Produce in a basket. CC0

The Garden at Casa Juan Diego

At a house for immigrant women, a report on the work of CL volunteers who launched into a new project, cultivating a garden that soon was able to feed the inhabitants of the house.
Stacy Roussel

From the first encounter, Jay and I were deeply provoked by Mark and Louise Zwick, the Catholic Workers of Casa Juan Diego in Houston.

Over time, we spent hours at their house, volunteering in different capacities–sorting the mountains of clothes received, putting labels on their mailings, and building fences. For all of our CL friends, this soon became our regular charitable work. We took on the care of this house in East Houston (filled with immigrant women and lots of children), mowing the grass, rewiring the building, repairing the plumbing, and putting locks on their doors. Ed Hickl and Super John even built a staircase that was safe for the children to climb to the apartment behind the house. All of this took so much time that, in the end, we became an unreliable bunch. Many of our families had small children with husbands often traveling for business. Even getting there was difficult. There were needs that we just could not manage. Around the same time, Father Bernard Mahoney, who helps our parish, was looking for someone to help him in working in the garden at Casa Juan Diego, which had been neglected.

Tomatoes, green beans...
Father Berny and I approached Marc and Louise about the project. They were open to the idea and offered money to help us start the garden. Many businesses in the area donated seeds and dirt and, together with the youth group from St Rose, we established the garden. We would get even our Italian friends up at 7:30 am on Saturday mornings (gardening at 11 am in June in Houston is impossible). Tomatoes, green beans, and cucumbers multiplied in the garden, and our compost pile grew and was the most impressive feature of our work. Father Berny soon forgave Paolo for breaking the chipper/shredder…

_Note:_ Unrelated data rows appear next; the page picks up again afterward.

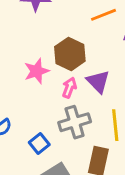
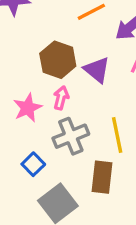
pink star: (37, 71) -> (28, 108), moved
purple triangle: (98, 82) -> (97, 70), moved

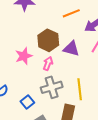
purple triangle: (97, 70) -> (71, 49), turned -30
pink star: (28, 108) -> (24, 56), moved

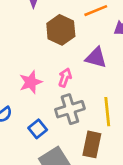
brown hexagon: (48, 40) -> (61, 30), moved
pink star: (24, 56) -> (31, 82), moved

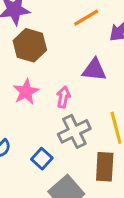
brown hexagon: (61, 30) -> (30, 45), moved
pink star: (31, 82) -> (26, 92), moved

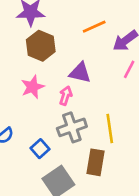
purple triangle: (94, 70) -> (80, 73), moved

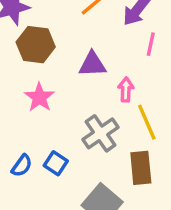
pink arrow: (66, 96) -> (126, 90), moved
blue square: (40, 149) -> (56, 163), moved

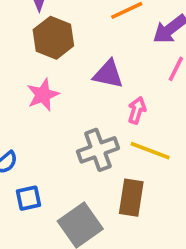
yellow line: (147, 122) -> (150, 151), turned -60
blue square: (56, 163) -> (28, 198), moved, turned 30

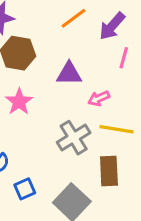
pink arrow: (137, 110) -> (99, 98), turned -120

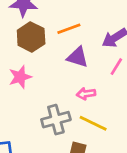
orange line: (73, 18) -> (69, 29), moved
purple triangle: (69, 74) -> (78, 57), moved

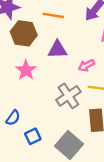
orange line: (69, 29) -> (53, 15), turned 48
purple triangle: (78, 57) -> (57, 50), moved

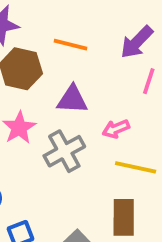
gray cross: (68, 96) -> (64, 151), moved

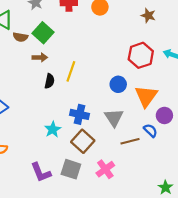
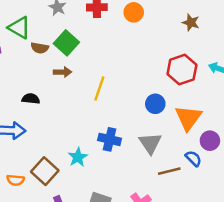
black semicircle: (49, 81) -> (31, 99), moved, turned -96
brown square: (83, 141) -> (45, 171), moved

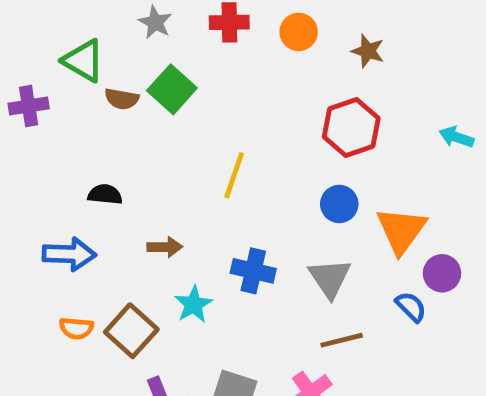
brown star: (191, 23) -> (368, 51), moved
red hexagon: (182, 70) -> (351, 128), moved
brown arrow: (63, 72) -> (165, 247), moved
brown line: (169, 171) -> (342, 340), moved
orange semicircle: (16, 180) -> (76, 328), moved

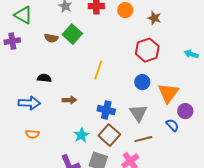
green triangle: (84, 61) -> (23, 15), moved
cyan star: (193, 304) -> (81, 135), moved
brown square: (131, 331) -> (109, 135), moved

Our little garden was able to feed the disabled men’s house and the main women’s house. Because of the experience of working with us, and the beauty and the benefits of the garden, Katharyn and Rebecca, two visiting Catholic Workers, started a garden at the main house three times bigger than the garden we tended. Our friends once again were there to prepare the beds, wheel barrowing dirt and mulching for four long beds. This was not easy work.

Father Berny and I visited the house in late August after taking the summer off (getting anything to grow during the hot Houston summer is a miracle!). We found a beautiful flourishing garden. We asked who had taken over after Katharyn and Rebecca moved on from the Casa, and were told by Shawn (a Catholic Worker and a member of the Movement from Oklahoma) that Jimmy, an agronomy major, was at the house. In the near future, our first garden will turn into a fruit garden with citrus, papaya…

Together with Catholic Workers
I asked Marc what his plans for the garden entailed. He said, in true Catholic Worker fashion, “We live our lives day by day.”

Marc and Louise have dedicated their lives to the care of the undocumented, people whom most agencies, shelters, and food pantries will not accept. As Catholic Workers, they are lay people who take the vows of hospitality, poverty, positivism, and personalism. In the Houston house, they have added prayer because, in Marc’s words, “If you don’t pray, you die.”

“ Hospitality” is the part of their vows that is most visible to outsiders. Marc told us that, in the beginning, they were welcoming mostly people from Honduras. The country was torn apart by war. When the Casa was closed due to plumbing problems, this made the national news in Honduras. Now, their hospitality is to the “physically destroyed”–those who are undocumented, homeless, and hopeless because they cannot work since they are dying from AIDS or have been paralyzed on the job, or shot in robberies.

The garden has certainly affected the lives of the people there, and not only because of the constant flow of fresh vegetables on their table. The garden saves the house money! Marc and Louise have decided to pay the women/guests who work in the garden $7.00 per hour, putting it into saving accounts. When they leave the house, they have cash to begin their lives.

A meaningful work
This leads us to “personalism,” another Catholic Workers’ vow. By allowing the women to work and earn a living wage, they are giving them the opportunity to take care of themselves and to grow in dignity through meaningful work. These women are no longer relying on Marc and Louise or on the government, but on their own skills and labor.

Marc had heard of CL as a movement of lay people and read some of Giussani’s writings. David Schindler, a mentor of Marc and Louise, also introduced them to Msgr Albacete. Then they met the Houston CL community. As Marc puts it, “Our lives are filled with links.”

We asked him what about CL strikes him the most. He responded by saying that the fact that our community is alive, well, and growing is a sign of something bigger. He is impressed with Fr Giussani’s fresh approach to the faith, and he has hope for the continuation of our faith because our Movement addresses the young. Marc likes the way that the Movement is able to relate the faith to our daily lives through a profound experience rather than simple morality. In his words, “There is more to life than just avoiding evil and doing good. True faith is a life-long growth process.”